▶ ACTIVITY:
Work through the entries below and show every line in which "Egypt" is found.

Records excerpted from a collection:
· · · · · · ·
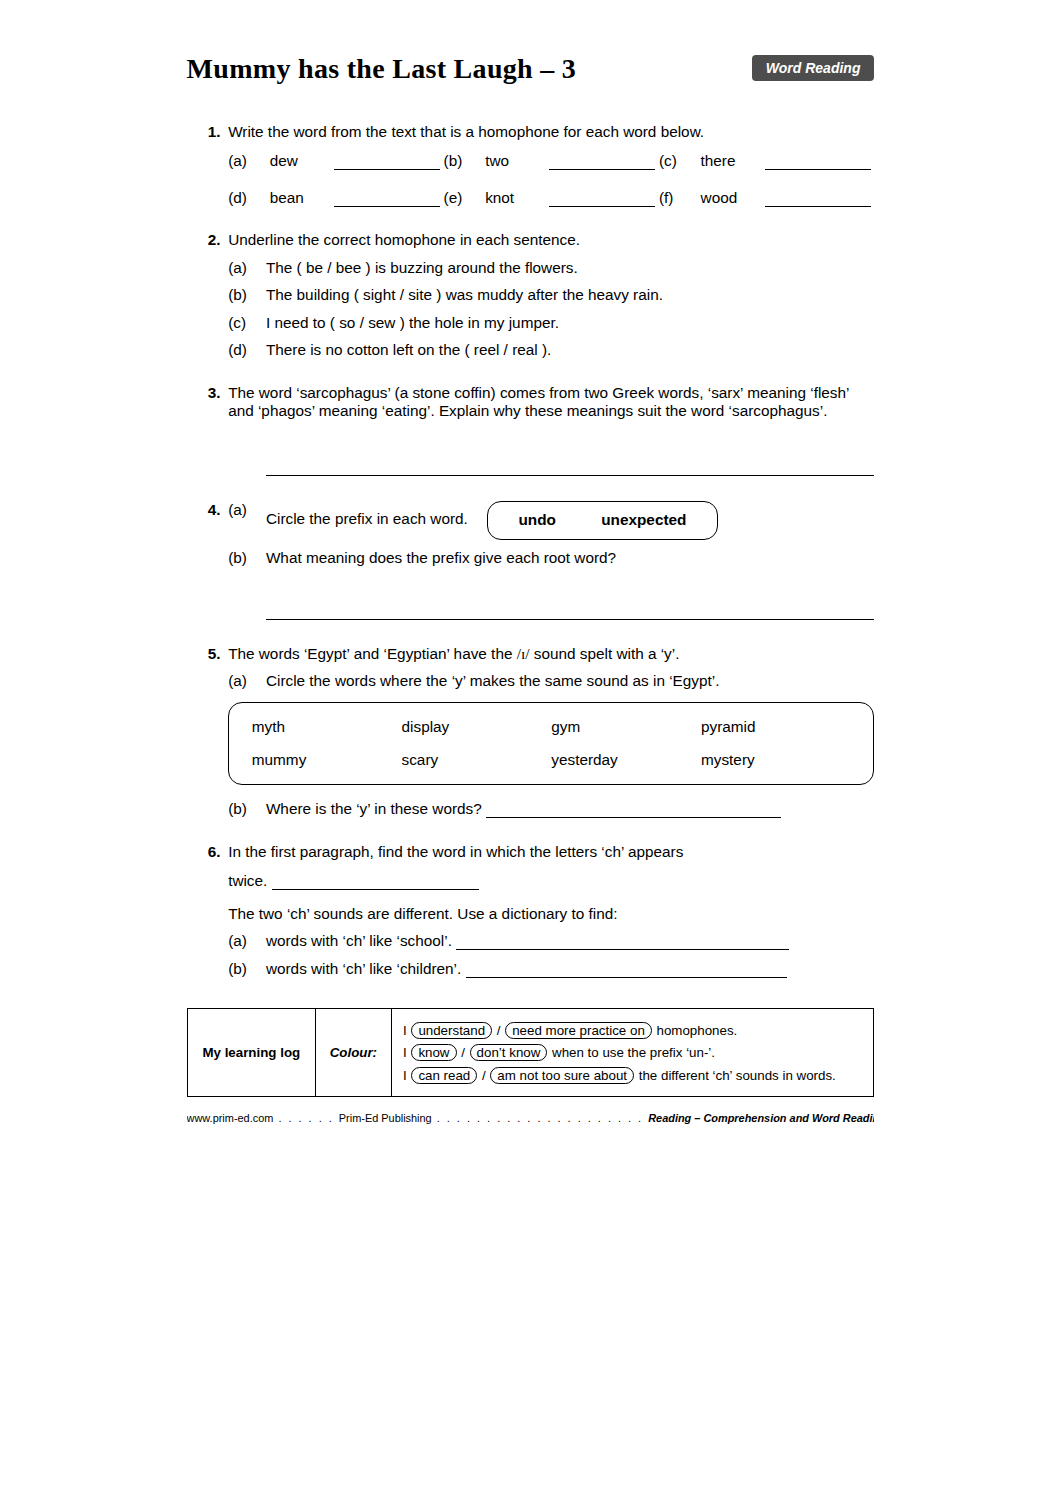Mummy has the Last Laugh – 3
Word Reading
1. Write the word from the text that is a homophone for each word below.
(a) dew
(b) two
(c) there
(d) bean
(e) knot
(f) wood
2. Underline the correct homophone in each sentence.
(a) The ( be / bee ) is buzzing around the flowers.
(b) The building ( sight / site ) was muddy after the heavy rain.
(c) I need to ( so / sew ) the hole in my jumper.
(d) There is no cotton left on the ( reel / real ).
3. The word ‘sarcophagus’ (a stone coffin) comes from two Greek words, ‘sarx’ meaning ‘flesh’ and ‘phagos’ meaning ‘eating’. Explain why these meanings suit the word ‘sarcophagus’.
4.
(a) Circle the prefix in each word. undo unexpected
(b) What meaning does the prefix give each root word?
5. The words ‘Egypt’ and ‘Egyptian’ have the /ɪ/ sound spelt with a ‘y’.
(a) Circle the words where the ‘y’ makes the same sound as in ‘Egypt’.
myth
display
gym
pyramid
mummy
scary
yesterday
mystery
(b) Where is the ‘y’ in these words?
6. In the first paragraph, find the word in which the letters ‘ch’ appears
twice.
The two ‘ch’ sounds are different. Use a dictionary to find:
(a) words with ‘ch’ like ‘school’.
(b) words with ‘ch’ like ‘children’.
My learning log
Colour:
I understand / need more practice on homophones.
I know / don’t know when to use the prefix ‘un-’.
I can read / am not too sure about the different ‘ch’ sounds in words.
www.prim-ed.com . . . . . . Prim-Ed Publishing . . . . . . . . . . . . . . . . . . . . . Reading – Comprehension and Word Reading . . . . . . . . 105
· · · · · · ·
▶ TASK SOLUTION:
5. The words ‘Egypt’ and ‘Egyptian’ have the /ɪ/ sound spelt with a ‘y’.
(a) Circle the words where the ‘y’ makes the same sound as in ‘Egypt’.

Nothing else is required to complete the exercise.